O véu das aparências
Vivemos numa sociedade verdadeiramente
obcecada pela tecnologia, pelas aparências e por uma informação de quantidade
monumental, hora a hora, minuto a minuto. Nunca houve tanto conhecimento
disponível e isso não faz de nós pessoas mais esclarecidas, pelo contrário,
torna-nos seres mais confusos, impacientes, toldadas por tantos acontecimentos
distintos.
Talvez isso explique a necessidade
cada vez mais crescente de auto-documentação como se na tentativa de
eternizar momentos fugazes nos insurgir contra o esquecimento e a voracidade do
tempo, que tudo devora no triturador do tempo. Procuramos mostrar-nos num
estado de perfeita felicidade, nas actividades mais divertidas, rodeados de
amigos e companheiros, como se tivéssemos de provar aos outros que é a nossa
vida é boa e válida.
No campo da educação, as falhas são
gritantes, agravadas por oportunidades de carreira cada vez mais diminutas e
menos aliciantes. Na maioria dos casos, o sistema de ensino não forma
pessoas para ter sentido crítico, para saber filtrar os conteúdos a que acedem
ou para terem personalidades minimamente consistentes que as ajudem a aguentar
neste firmamento. Pelo contrário, abundam os que andam completamente à deriva num
mundo caótico e asfixiante.
O essencial torna-se acessório,
coberto por uma exteriorização extrema e desejo de posse insaciável. Vivem-se
os 365 dias do ano numa luta sem fim à vista que inclui uma boa parte dos
ingredientes seguintes: beleza, dietas, conhecer as pessoas certas, mostrar
resultados efectivos (competência, poder de sedução) amor e a maior quantidade
de dinheiro possível. A cultura contemporânea é feita de luzes, câmara, accão,
sexo drogas e rock n roll. Não entra nada mais na equação da sociedade
egocêntrica e emocionalmente canibalista que renega veemente elementos
perfeitamente naturais da condição humana. À margem encontra-se a
incapacidade de lidar com o vazio, a solidão e da certeza que nem ter todos os
recursos do mundo disposição nos tornariam menos vulneráveis.

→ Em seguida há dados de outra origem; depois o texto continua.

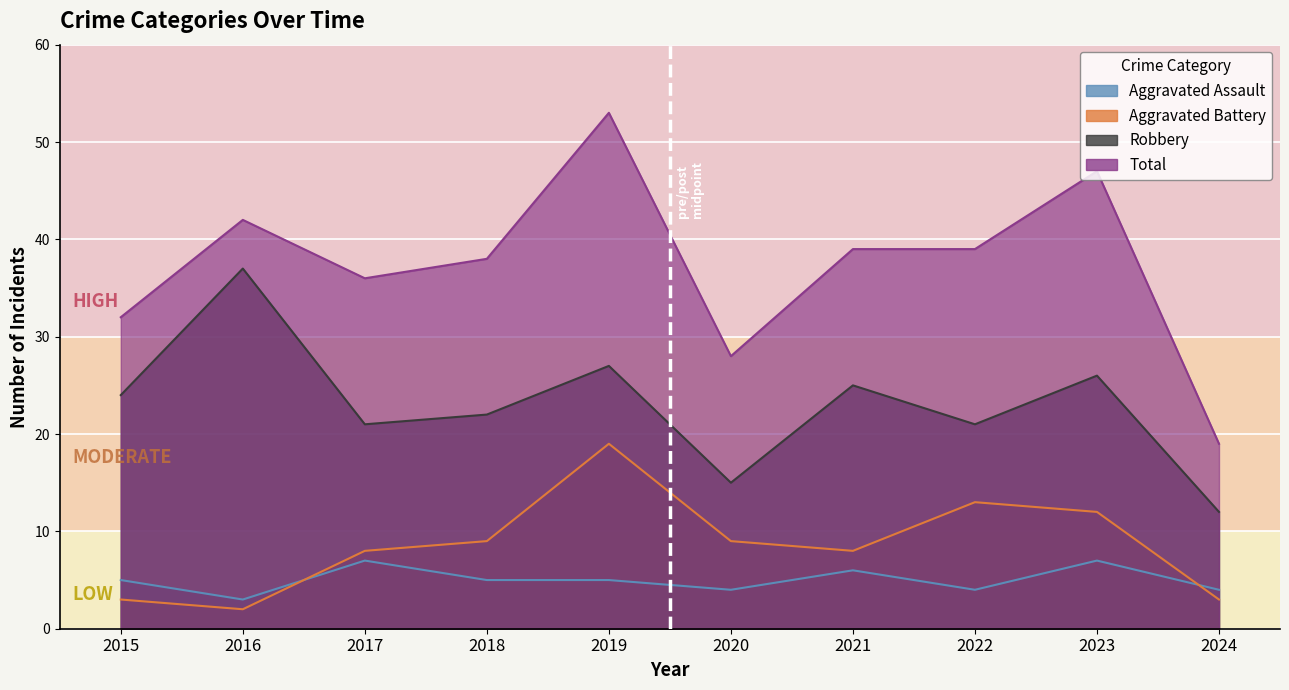

Which series has the largest total across all categories?

Total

Proliferam as frases feitas que se
ouvem por todo o lado, com a maior das facilidades, desde “Pensamento positivo”
a “Tudo acontece por um motivo” e são repetidas até à exaustão. Execuções
sumárias, guerras sangrentas e escravatura em pleno século XXI são
comparados de forma leviana a qualquer dilema pessoal, na altura visto como uma
tragédia e que se revelou apenas como o o sal da existência.

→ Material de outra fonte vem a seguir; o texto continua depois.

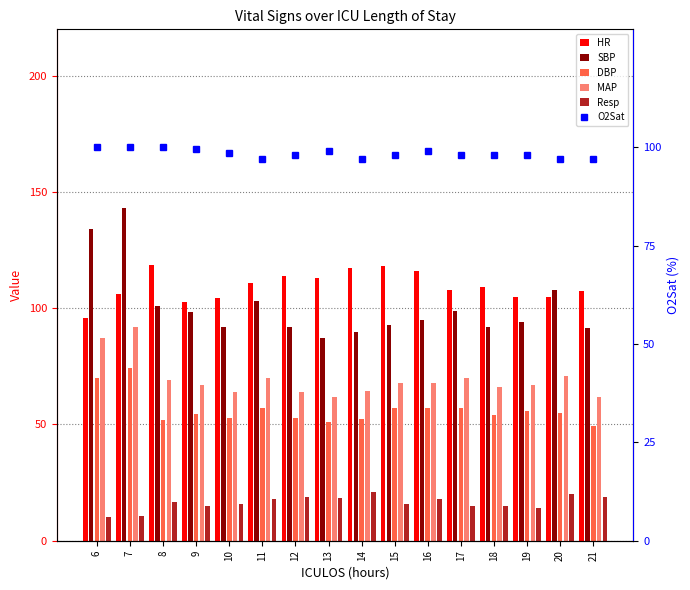

What is the spread (max minus min) of values at 12?

95.0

Nem toda a beleza socialmente
valorizada nem toda a interactividade actual nos pode consolar quando
somos incapazes de comunicar devidamente com uma só pessoa, quando as nossas
ideias ficam retidas muitos palmos abaixo da superfície e a nossa aparência não
reflecte nada do que realmente somos.
Temos de procurar entender primeiro
para desenvolver a capacidade da aceitação, tolerância e para exercer mudança
sobre as coisas ao nosso redor.
Uma vantagem do conhecimento é que não
permite desculpas rápidas. No fundo, todos queremos uma sensação de integração
plena, de ligação a tudo o que existe, de estarmos completamente vivos. Para o
sentirmos somos capazes de recorrer a tudo: pessoas, substâncias, objectos,
estratégias, o que for preciso. Vamos fluindo entre vontade e acção, o que
somos e o que fazemos, o que estamos destinados a cumprir e as alterações que
se operam todos os dias dentro de nós.
Vale a pena olhar atentamente para
descobrir o que esconde por detrás das formas enganadoras. Vale a pena
acreditar na capacidade de mudar para fazer a diferença, em lutar para
identificar e nunca perder o que é realmente importante.